Emergency aid to Yemen: cholera and food insecurity

Since March 2015 there has been war in Yemen. Three years later, more than 20 million people – 80% of the population – are in need of humanitarian aid. Large parts of the country’s infrastructure have been destroyed, over 10,000 people have been killed and millions displaced. Millions of people suffer from malnutrition – a particular risk to children. Public services and water and sanitation supply are out of service.

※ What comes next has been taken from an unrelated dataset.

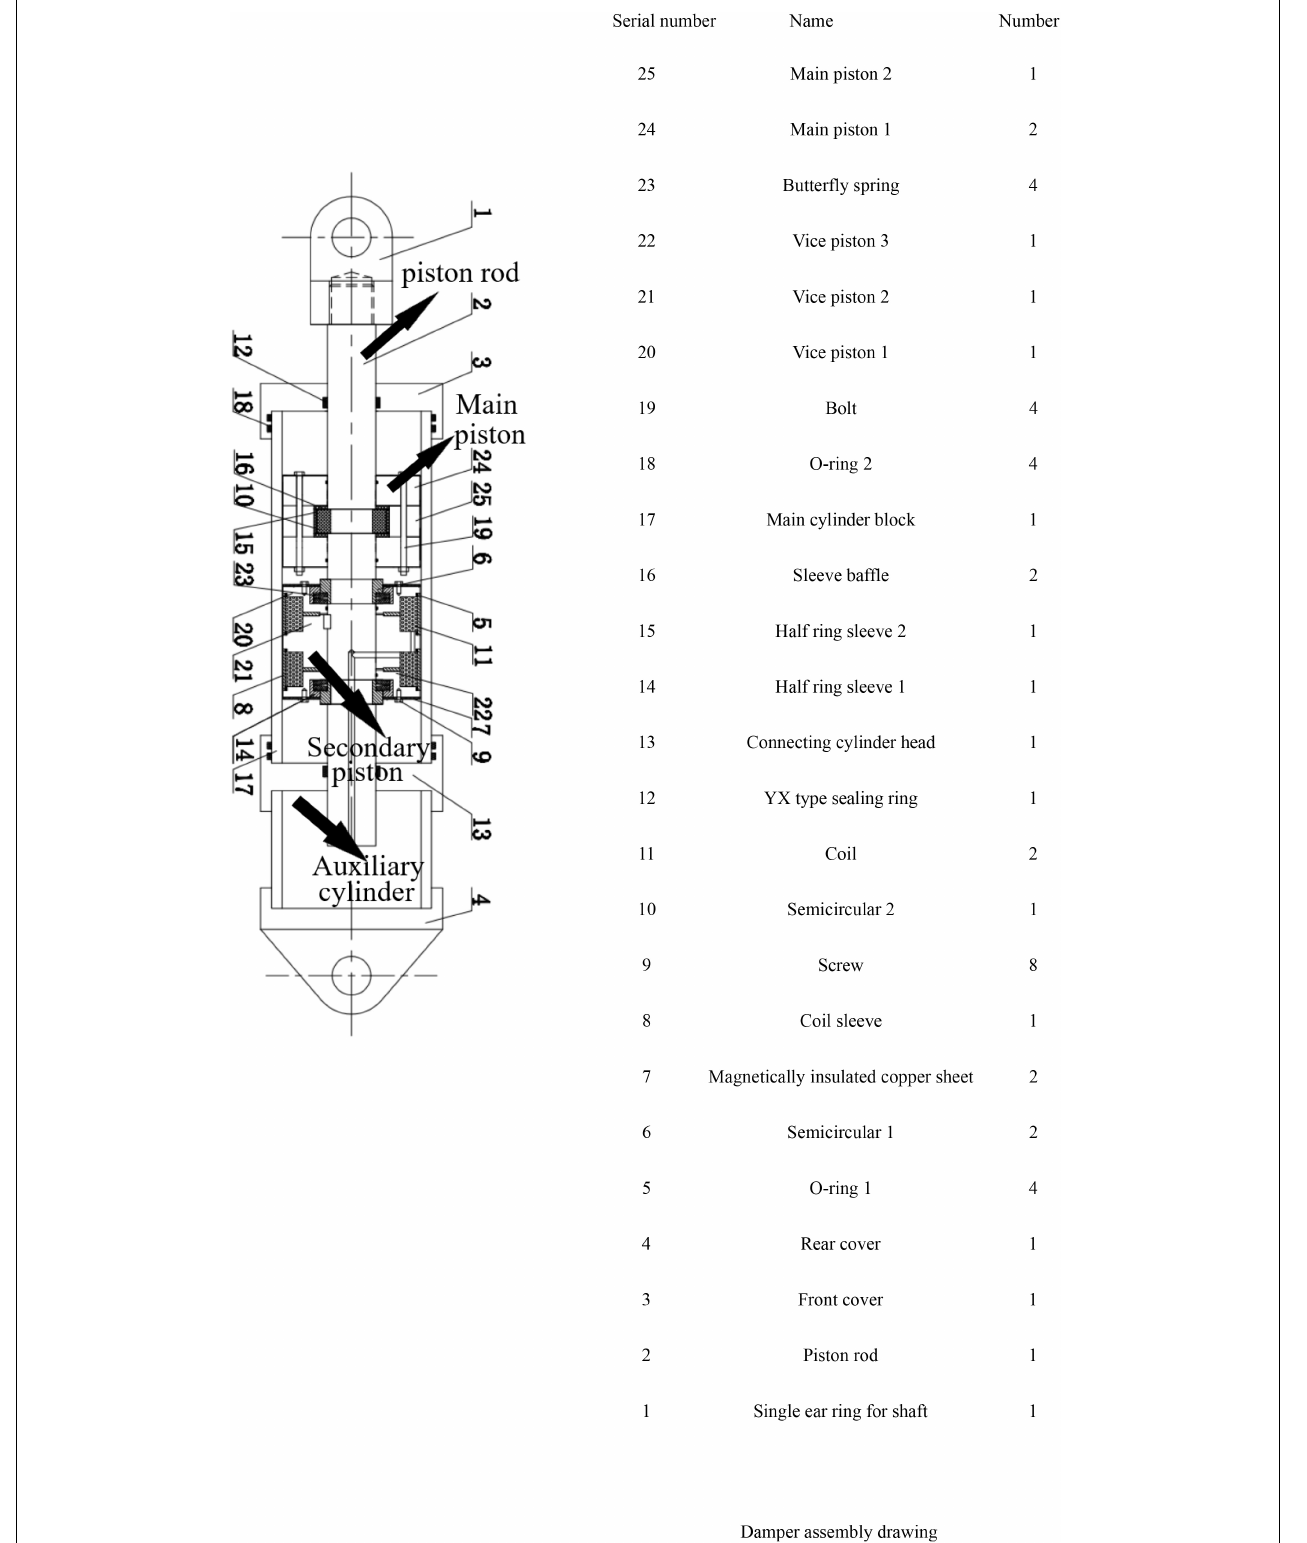
FIGURE 2 | Structural form of the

action medeor supplies medical aid

To support the suffering Yemeni population, action medeor supports local healthcare facilities with medical aid. action medeor has already shipped more than 40 tons of medical aid deliveries to Yemen which included infusion solutions for the treatment of cholera, as well as various medications, vitamin supplements and therapeutic food for health facilities and hospitals.

Further deliveries are currently being prepared.

Breakdown of health care

Over 16 million people in Yemen have no access to basic health care. According to the World Health Organization, less than 45 percent of health facilities in the country are still fully functional. Furthermore, the supply of medicines can no longer be guaranteed, as the quantity of imported drugs has reduced by 70 per cent since the fighting began.

At the beginning of 2017, the United Nations announced that every ten minutes, a child under the age of five dies of preventable diseases.

Cholera

In October 2016 a cholera outbreak was reported in Yemen. Since that time, the number of cases has been increasing dramatically. In mid-July 2017, the World Health Organization reported more than 320,000 cases and 1,700 victims. By the beginning of 2018, the number of suspected cases has risen to over one million.

Children are particularly affected. Many children who died of cholera had already been weakened by malnourishment. If a cholera is not treated, 15 per cent of the patients with die within a few hours. Cholera is transmitted via sewage contaminated with feces, which is why the disease spreads rapidly in areas where infrastructure is damaged by conflicts or catastrophes.

In addition to the cholera epidemic, an outbreak of diphtheria exacerbates the situation in Yemen. The collapse of the country’s health system means that people cannot be treated adequately and that highly infectious diseases spread unhindered.